Mean Squared Error (MSE): 71857868280.10321
R-squared (R²) value: 0.31456514310691674


#### Check Your Results: 

In [18]:
# Print to check results
print(f"Mean Squared Error (MSE): {mse}")
print(f"R-squared: {r_squared}")


Mean Squared Error (MSE): 71857868280.10321
R-squared: 0.31456514310691674


### 5. Bonus Challenge (Optional)
#### Step 5.1: Experiment with a Different Regression Algorithm
Experiment with a different regression algorithm (e.g., `DecisionTreeRegressor` or `RandomForestRegressor`) and compare its performance to the Linear Regression model using the same evaluation metrics.

In [19]:
from sklearn.tree import DecisionTreeRegressor

# (Optional) Create and train a DecisionTreeRegressor
tree = DecisionTreeRegressor()
tree.fit(X_train,y_train)
# Evaluate the DecisionTreeRegressor
# Calculate Mean Squared Error (MSE)
tree_mse = mean_squared_error(y_test, y_pred)

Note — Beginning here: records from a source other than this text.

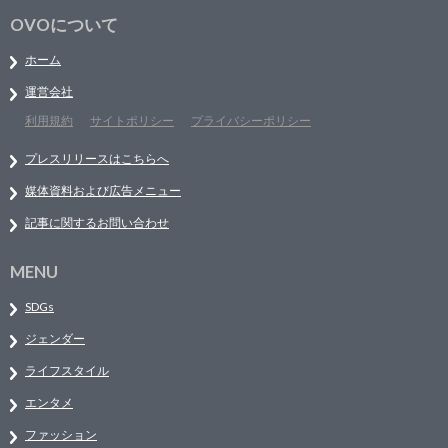
OVOについて
ホーム
運営会社
利用規約
サイトポリシー
プライバシーポリシー
プレスリリースはこちらへ
媒体資料および広告メニュー
記事に関するお問い合わせ
MENU
SDGs
ジェンダー
ライフスタイル
エンタメ
ファッション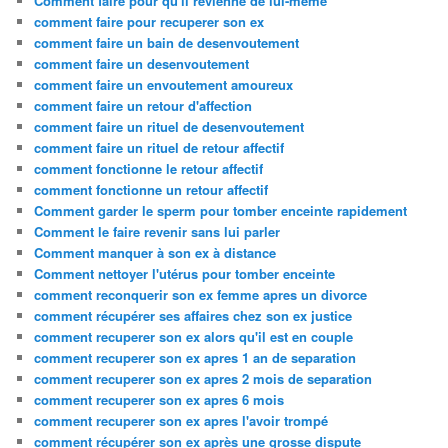
Comment faire pour qu'il revienne de lui-même
comment faire pour recuperer son ex
comment faire un bain de desenvoutement
comment faire un desenvoutement
comment faire un envoutement amoureux
comment faire un retour d'affection
comment faire un rituel de desenvoutement
comment faire un rituel de retour affectif
comment fonctionne le retour affectif
comment fonctionne un retour affectif
Comment garder le sperm pour tomber enceinte rapidement
Comment le faire revenir sans lui parler
Comment manquer à son ex à distance
Comment nettoyer l'utérus pour tomber enceinte
comment reconquerir son ex femme apres un divorce
comment récupérer ses affaires chez son ex justice
comment recuperer son ex alors qu'il est en couple
comment recuperer son ex apres 1 an de separation
comment recuperer son ex apres 2 mois de separation
comment recuperer son ex apres 6 mois
comment recuperer son ex apres l'avoir trompé
comment récupérer son ex après une grosse dispute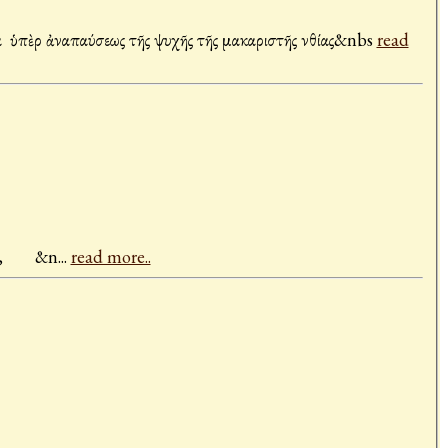
α ὑπὲρ ἀναπαύσεως τῆς ψυχῆς τῆς μακαριστῆς Ἀνθίας&nbs
read
στοῦ, &n
...
read more..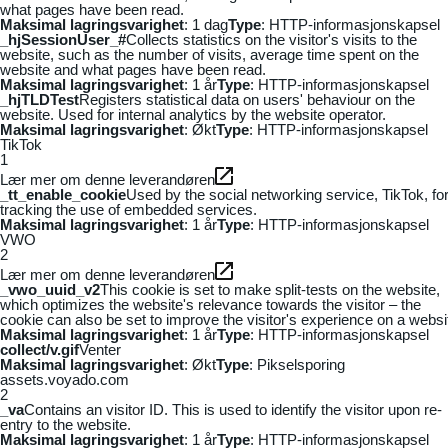
what pages have been read.
Maksimal lagringsvarighet
: 1 dag
Type
: HTTP-informasjonskapsel
_hjSessionUser_#
Collects statistics on the visitor's visits to the
website, such as the number of visits, average time spent on the
website and what pages have been read.
Maksimal lagringsvarighet
: 1 år
Type
: HTTP-informasjonskapsel
_hjTLDTest
Registers statistical data on users' behaviour on the
website. Used for internal analytics by the website operator.
Maksimal lagringsvarighet
: Økt
Type
: HTTP-informasjonskapsel
TikTok
1
Lær mer om denne leverandøren
_tt_enable_cookie
Used by the social networking service, TikTok, fo
tracking the use of embedded services.
Maksimal lagringsvarighet
: 1 år
Type
: HTTP-informasjonskapsel
VWO
2
Lær mer om denne leverandøren
_vwo_uuid_v2
This cookie is set to make split-tests on the website,
which optimizes the website's relevance towards the visitor – the
cookie can also be set to improve the visitor's experience on a websi
Maksimal lagringsvarighet
: 1 år
Type
: HTTP-informasjonskapsel
collect/v.gif
Venter
Maksimal lagringsvarighet
: Økt
Type
: Pikselsporing
assets.voyado.com
2
_va
Contains an visitor ID. This is used to identify the visitor upon re-
entry to the website.
Maksimal lagringsvarighet
: 1 år
Type
: HTTP-informasjonskapsel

# Calculate R-squared (R²) value
tree_r2 = r2_score(y_test, y_pred)

# Print to check results
print(f"DecisionTreeRegressor Mean Squared Error (MSE): {tree_mse}")
print(f"DecisionTreeRegressor R-squared: {tree_r2}")

DecisionTreeRegressor Mean Squared Error (MSE): 71857868280.10321
DecisionTreeRegressor R-squared: 0.31456514310691674


In [20]:
from sklearn.ensemble import RandomForestRegressor

# (Optional) Create and train a RandomForestRegressor and evaluate it
forest = RandomForestRegressor()
forest.fit(X_train,y_train)

# Evaluate the RandomForestRegressor

# Calculate Mean Squared Error (MSE)
forest_mse = mean_squared_error(y_test, y_pred)

# Calculate R-squared (R²) value
forest_r2 = r2_score(y_test, y_pred)

# Print to check results
print(f"RandomForestRegressor Mean Squared Error (MSE): {forest_mse}")
print(f"RandomForestRegressor R-squared: {forest_r2}")

RandomForestRegressor Mean Squared Error (MSE): 71857868280.10321
RandomForestRegressor R-squared: 0.31456514310691674


## Hints & Tips
- Refer to the "pandas Cheat Sheet" for quick syntax reference on DataFrame operations.
- Check the "Scikit-Learn Documentation" for examples and explanations of machine learning models.

Good luck with your first machine learning model!